In general, freeloading the "small web" on a Microsoft service is kind of ironic. Being blocked by algorithms that try to detect if you're really human is precisely one of the things one would hope to get away from by using small, personal websites
No scrapers running on my IP address btw, at least not since it was assigned to me ~10 hours ago (I'm in one of those countries where ISPs seem to have agreed amongst each other that IP addresses must change daily so you can't reliably host things)
No browser prevents that by default, but this tip is found in pretty much every "best practices" hosting tutorial, so it's very common to stumble upon that browser error in the wild.
Previous post 7-sept-2023 https://news.ycombinator.com/item?id=37420281 185 comments. And https://news.ycombinator.com/item?id=39476015 23-feb-2023 36 comments
There are a surprising amount out there: https://blog.woblick.dev/en/2025/best-stumbleupon-alternativ...
Newsletter version if you prefer: https://randomdailyurls.com
Weird times. People are training their LLMs on my content yet people are still interested in technical content written by a human being.

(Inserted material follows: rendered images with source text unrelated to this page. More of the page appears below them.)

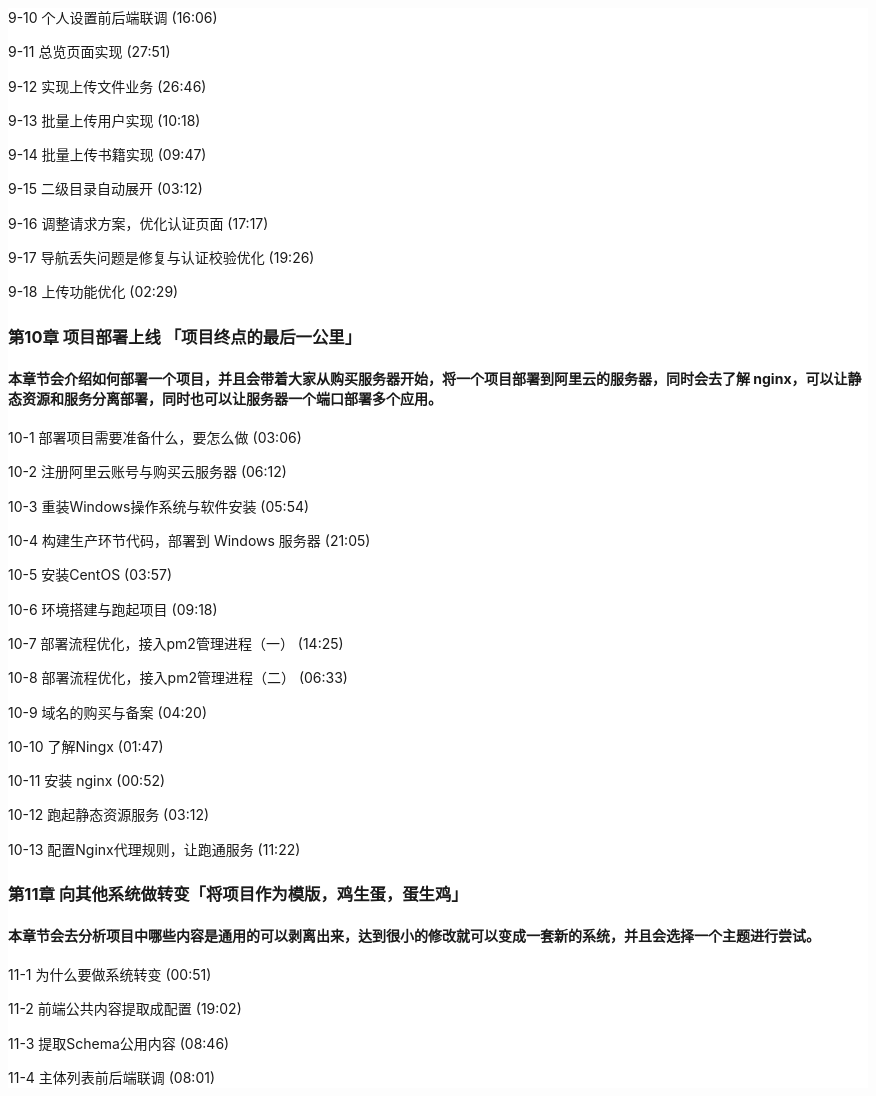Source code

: 9-10 个人设置前后端联调 (16:06)

9-11 总览页面实现 (27:51)

9-12 实现上传文件业务 (26:46)

9-13 批量上传用户实现 (10:18)

9-14 批量上传书籍实现 (09:47)

9-15 二级目录自动展开 (03:12)

9-16 调整请求方案，优化认证页面 (17:17)

9-17 导航丢失问题是修复与认证校验优化 (19:26)

9-18 上传功能优化 (02:29)


### 第10章 项目部署上线 「项目终点的最后一公里」

#### 本章节会介绍如何部署一个项目，并且会带着大家从购买服务器开始，将一个项目部署到阿里云的服务器，同时会去了解 nginx，可以让静态资源和服务分离部署，同时也可以让服务器一个端口部署多个应用。
10-1 部署项目需要准备什么，要怎么做 (03:06)

10-2 注册阿里云账号与购买云服务器 (06:12)

10-3 重装Windows操作系统与软件安装 (05:54)

10-4 构建生产环节代码，部署到 Windows 服务器 (21:05)

10-5 安装CentOS (03:57)

10-6 环境搭建与跑起项目 (09:18)

10-7 部署流程优化，接入pm2管理进程（一） (14:25)

10-8 部署流程优化，接入pm2管理进程（二） (06:33)

10-9 域名的购买与备案 (04:20)

10-10 了解Ningx (01:47)

10-11 安装 nginx (00:52)

10-12 跑起静态资源服务 (03:12)

10-13 配置Nginx代理规则，让跑通服务 (11:22)


### 第11章 向其他系统做转变「将项目作为模版，鸡生蛋，蛋生鸡」

#### 本章节会去分析项目中哪些内容是通用的可以剥离出来，达到很小的修改就可以变成一套新的系统，并且会选择一个主题进行尝试。
11-1 为什么要做系统转变 (00:51)

11-2 前端公共内容提取成配置 (19:02)

11-3 提取Schema公用内容 (08:46)

11-4 主体列表前后端联调 (08:01)
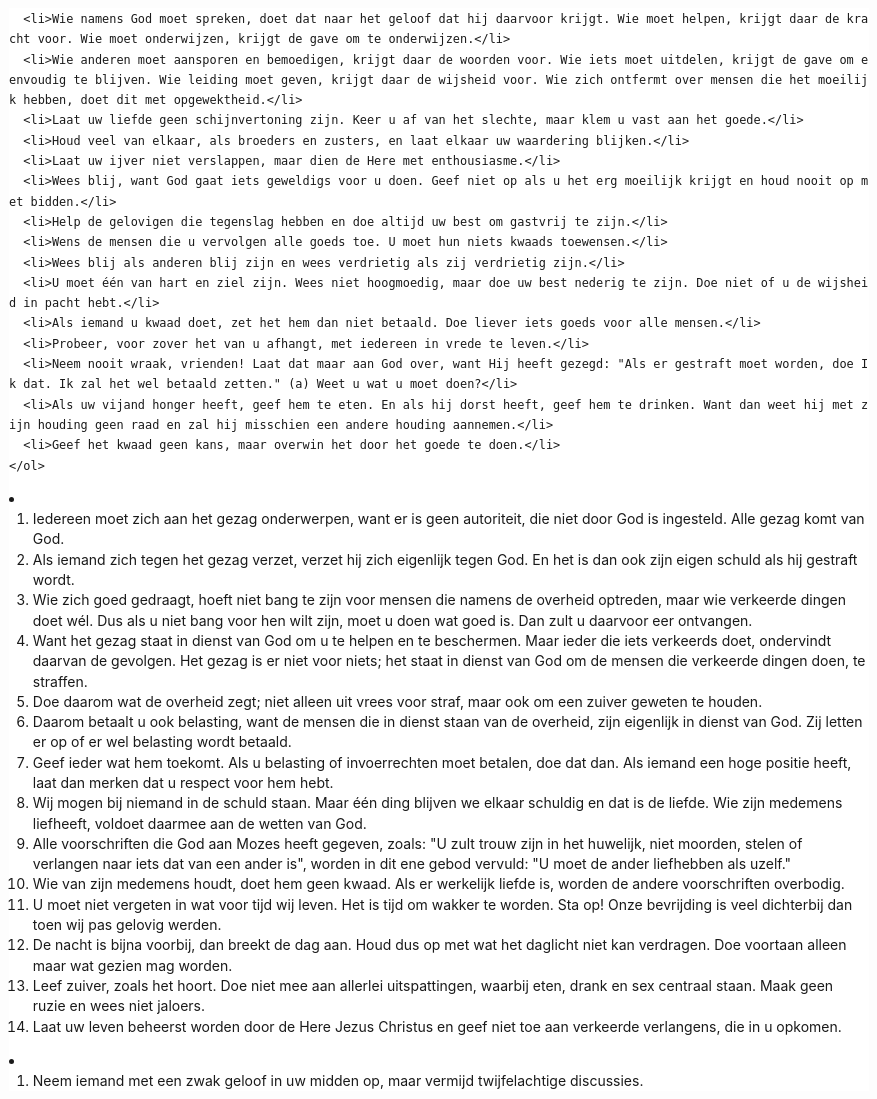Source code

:       <li>Wie namens God moet spreken, doet dat naar het geloof dat hij daarvoor krijgt. Wie moet helpen, krijgt daar de kracht voor. Wie moet onderwijzen, krijgt de gave om te onderwijzen.</li>
      <li>Wie anderen moet aansporen en bemoedigen, krijgt daar de woorden voor. Wie iets moet uitdelen, krijgt de gave om eenvoudig te blijven. Wie leiding moet geven, krijgt daar de wijsheid voor. Wie zich ontfermt over mensen die het moeilijk hebben, doet dit met opgewektheid.</li>
      <li>Laat uw liefde geen schijnvertoning zijn. Keer u af van het slechte, maar klem u vast aan het goede.</li>
      <li>Houd veel van elkaar, als broeders en zusters, en laat elkaar uw waardering blijken.</li>
      <li>Laat uw ijver niet verslappen, maar dien de Here met enthousiasme.</li>
      <li>Wees blij, want God gaat iets geweldigs voor u doen. Geef niet op als u het erg moeilijk krijgt en houd nooit op met bidden.</li>
      <li>Help de gelovigen die tegenslag hebben en doe altijd uw best om gastvrij te zijn.</li>
      <li>Wens de mensen die u vervolgen alle goeds toe. U moet hun niets kwaads toewensen.</li>
      <li>Wees blij als anderen blij zijn en wees verdrietig als zij verdrietig zijn.</li>
      <li>U moet één van hart en ziel zijn. Wees niet hoogmoedig, maar doe uw best nederig te zijn. Doe niet of u de wijsheid in pacht hebt.</li>
      <li>Als iemand u kwaad doet, zet het hem dan niet betaald. Doe liever iets goeds voor alle mensen.</li>
      <li>Probeer, voor zover het van u afhangt, met iedereen in vrede te leven.</li>
      <li>Neem nooit wraak, vrienden! Laat dat maar aan God over, want Hij heeft gezegd: "Als er gestraft moet worden, doe Ik dat. Ik zal het wel betaald zetten." (a) Weet u wat u moet doen?</li>
      <li>Als uw vijand honger heeft, geef hem te eten. En als hij dorst heeft, geef hem te drinken. Want dan weet hij met zijn houding geen raad en zal hij misschien een andere houding aannemen.</li>
      <li>Geef het kwaad geen kans, maar overwin het door het goede te doen.</li>
    </ol>
  </li>
  <li>
    <ol>
      <li>Iedereen moet zich aan het gezag onderwerpen, want er is geen autoriteit, die niet door God is ingesteld. Alle gezag komt van God.</li>
      <li>Als iemand zich tegen het gezag verzet, verzet hij zich eigenlijk tegen God. En het is dan ook zijn eigen schuld als hij gestraft wordt.</li>
      <li>Wie zich goed gedraagt, hoeft niet bang te zijn voor mensen die namens de overheid optreden, maar wie verkeerde dingen doet wél. Dus als u niet bang voor hen wilt zijn, moet u doen wat goed is. Dan zult u daarvoor eer ontvangen.</li>
      <li>Want het gezag staat in dienst van God om u te helpen en te beschermen. Maar ieder die iets verkeerds doet, ondervindt daarvan de gevolgen. Het gezag is er niet voor niets; het staat in dienst van God om de mensen die verkeerde dingen doen, te straffen.</li>
      <li>Doe daarom wat de overheid zegt; niet alleen uit vrees voor straf, maar ook om een zuiver geweten te houden.</li>
      <li>Daarom betaalt u ook belasting, want de mensen die in dienst staan van de overheid, zijn eigenlijk in dienst van God. Zij letten er op of er wel belasting wordt betaald.</li>
      <li>Geef ieder wat hem toekomt. Als u belasting of invoerrechten moet betalen, doe dat dan. Als iemand een hoge positie heeft, laat dan merken dat u respect voor hem hebt.</li>
      <li>Wij mogen bij niemand in de schuld staan. Maar één ding blijven we elkaar schuldig en dat is de liefde. Wie zijn medemens liefheeft, voldoet daarmee aan de wetten van God.</li>
      <li>Alle voorschriften die God aan Mozes heeft gegeven, zoals: "U zult trouw zijn in het huwelijk, niet moorden, stelen of verlangen naar iets dat van een ander is", worden in dit ene gebod vervuld: "U moet de ander liefhebben als uzelf."</li>
      <li>Wie van zijn medemens houdt, doet hem geen kwaad. Als er werkelijk liefde is, worden de andere voorschriften overbodig.</li>
      <li>U moet niet vergeten in wat voor tijd wij leven. Het is tijd om wakker te worden. Sta op! Onze bevrijding is veel dichterbij dan toen wij pas gelovig werden.</li>
      <li>De nacht is bijna voorbij, dan breekt de dag aan. Houd dus op met wat het daglicht niet kan verdragen. Doe voortaan alleen maar wat gezien mag worden.</li>
      <li>Leef zuiver, zoals het hoort. Doe niet mee aan allerlei uitspattingen, waarbij eten, drank en sex centraal staan. Maak geen ruzie en wees niet jaloers.</li>
      <li>Laat uw leven beheerst worden door de Here Jezus Christus en geef niet toe aan verkeerde verlangens, die in u opkomen.</li>
    </ol>
  </li>
  <li>
    <ol>
      <li>Neem iemand met een zwak geloof in uw midden op, maar vermijd twijfelachtige discussies.</li>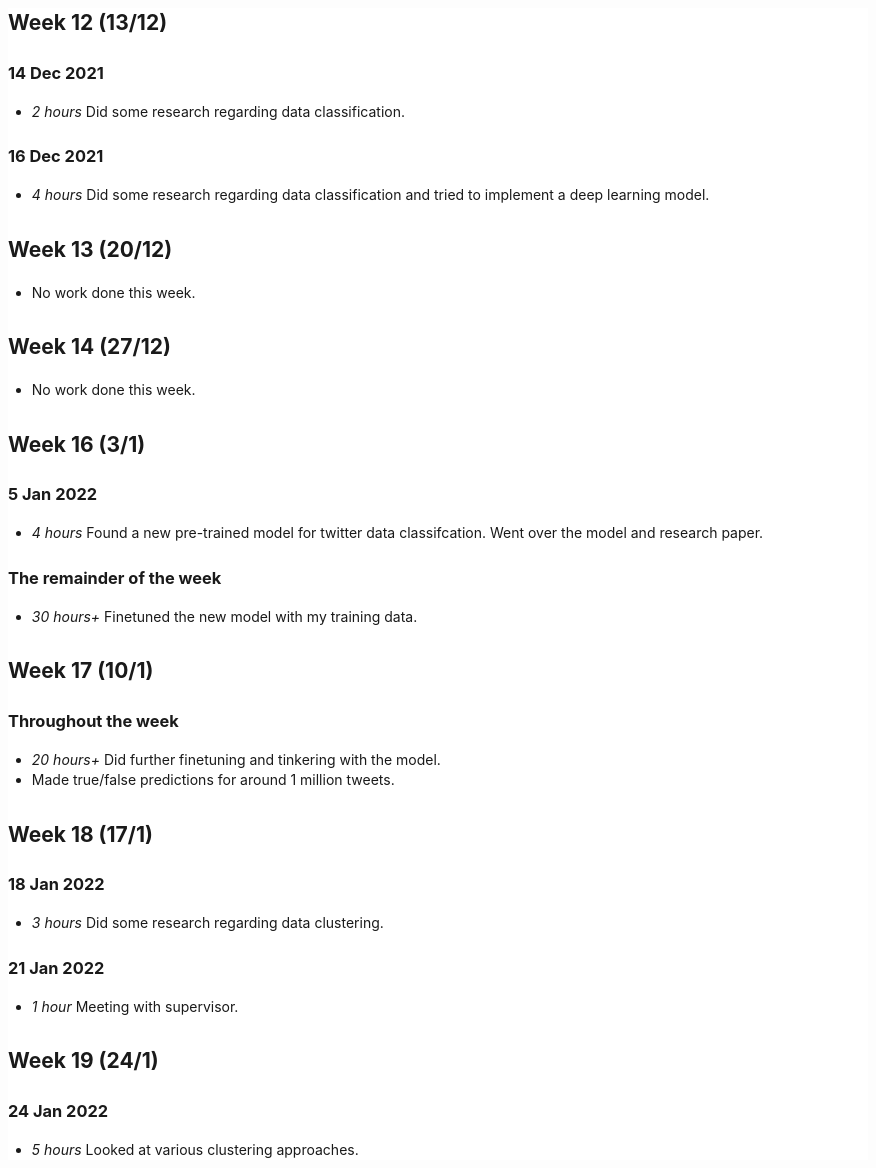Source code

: ## Week 12 (13/12)

### 14 Dec 2021
* *2 hours* Did some research regarding data classification.

### 16 Dec 2021
* *4 hours* Did some research regarding data classification and tried to implement a deep learning model.

## Week 13 (20/12)

* No work done this week.

## Week 14 (27/12)

* No work done this week.

## Week 16 (3/1)

### 5 Jan 2022
* *4 hours* Found a new pre-trained model for twitter data classifcation. Went over the model and research paper.

### The remainder of the week
* *30 hours+* Finetuned the new model with my training data. 

## Week 17 (10/1)

### Throughout the week
* *20 hours+* Did further finetuning and tinkering with the model.
* Made true/false predictions for around 1 million tweets.

## Week 18 (17/1)

### 18 Jan 2022
* *3 hours* Did some research regarding data clustering.

### 21 Jan 2022
* *1 hour* Meeting with supervisor.

## Week 19 (24/1)

### 24 Jan 2022
* *5 hours* Looked at various clustering approaches.
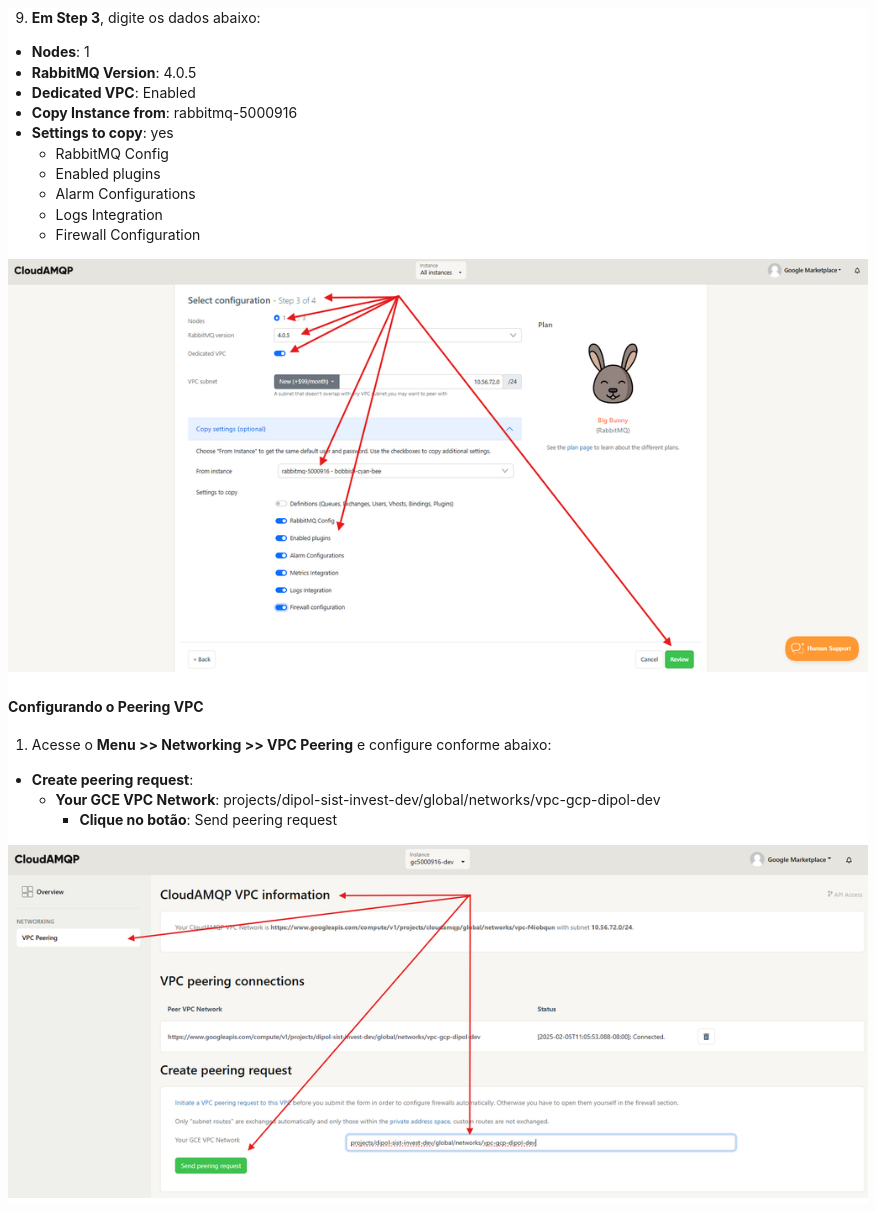 9. **Em Step 3**, digite os dados abaixo:

* **Nodes**: 1
* **RabbitMQ Version**: 4.0.5
* **Dedicated VPC**: Enabled
* **Copy Instance from**: rabbitmq-5000916
* **Settings to copy**: yes
  * RabbitMQ Config
  * Enabled plugins
  * Alarm Configurations
  * Logs Integration
  * Firewall Configuration

![CloudAMQP - New Instance](/assets/img/rabbitmq/dev/009-rabbitmq.png)

#### Configurando o Peering VPC

1. Acesse o **Menu >> Networking >> VPC Peering** e configure conforme abaixo:

* **Create peering request**: 
  * **Your GCE VPC Network**: projects/dipol-sist-invest-dev/global/networks/vpc-gcp-dipol-dev
    * **Clique no botão**: Send peering request

![CloudAMQP - Configure VPC Peering](/assets/img/rabbitmq/dev/010-rabbitmq.png)

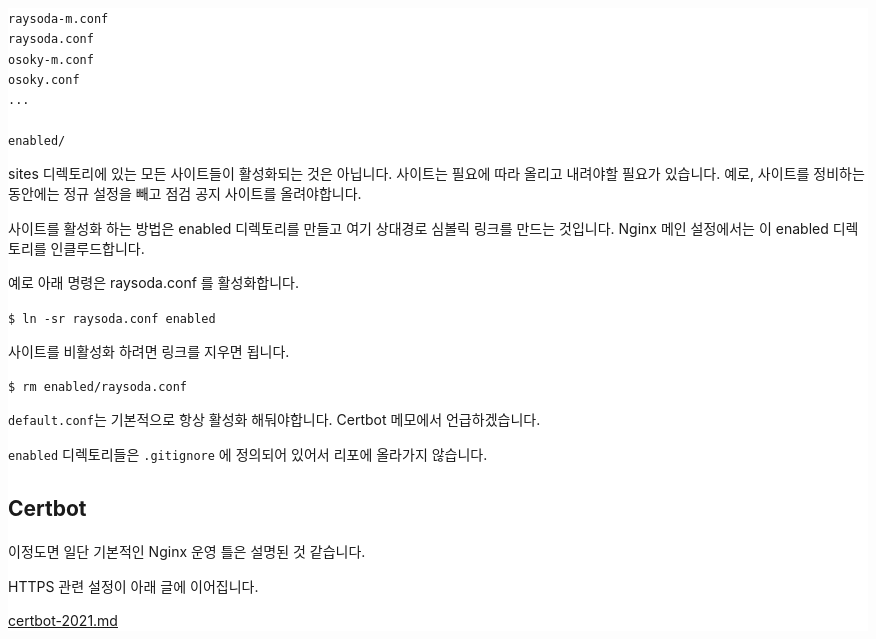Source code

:     raysoda-m.conf
    raysoda.conf
    osoky-m.conf
    osoky.conf
    ...

    enabled/

sites 디렉토리에 있는 모든 사이트들이 활성화되는 것은 아닙니다.
사이트는 필요에 따라 올리고 내려야할 필요가 있습니다.
예로, 사이트를 정비하는 동안에는 정규 설정을 빼고 점검 공지 사이트를 올려야합니다.

사이트를 활성화 하는 방법은 enabled 디렉토리를 만들고 여기 상대경로 심볼릭 링크를 만드는 것입니다. Nginx 메인 설정에서는 이 enabled 디렉토리를 인클루드합니다.

예로 아래 명령은 raysoda.conf 를 활성화합니다.

    $ ln -sr raysoda.conf enabled

사이트를 비활성화 하려면 링크를 지우면 됩니다.

    $ rm enabled/raysoda.conf

`default.conf`는 기본적으로 항상 활성화 해둬야합니다.
Certbot 메모에서 언급하겠습니다.

`enabled` 디렉토리들은 `.gitignore` 에 정의되어 있어서 리포에 올라가지 않습니다.

## Certbot

이정도면 일단 기본적인 Nginx 운영 틀은 설명된 것 같습니다.

HTTPS 관련 설정이 아래 글에 이어집니다.

[certbot-2021.md](certbot-2021.md)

So I guess you just keep writing, right? I find it disheartening to know I'm training LLMs but I think I'm more encouraged knowing there are still humans reading it.
Curious what goes on behind the Next Post and Show Similar buttons.
Perhaps I'm yelling into the void here, but what would be great is when first landing at kagi.com/smallweb, the url query parameter would be somehow set, as it is when "Next Post" is clicked.
In any case, my Kagi search for the article containing the memorable phrase "rare as rocking-horse s*t" came up empty. Perhaps it's not yet been indexed.
Curious if there are any statistics on which topics people are writing about.
The worst case scenario is that AI runs everything, we have no skills, and are completely dependent on it...and it shows us crummy commercials and subtly steers us to paid placement with no recourse whatsoever. I hate this possible future, but this is where the money will lead.
> "It would hurt consumers, and we'd have to think about what we'd have to do about that, but that's really the last of our concerns right now."
I don't think it's Kagi's fault, but I guess it's depressing in a way. A lot of "small web" bloggers dream of being a part of the "big web", and when they get a cheat button, they have no second thoughts about mashing it.
:-)
You can choose similar sites by index.
But what are the criterion to have your site listed here, or how it will prevent this from just becoming a massive gamified advertising index, or anything more about "why these?" is not obvious to me.
Can anyone explain what is special about these sites specifically, or where this project is going?
Quite possible that people will come up with a solution eventually. Like Samizdat was a solution to censorship and a broken publishing system in USSR.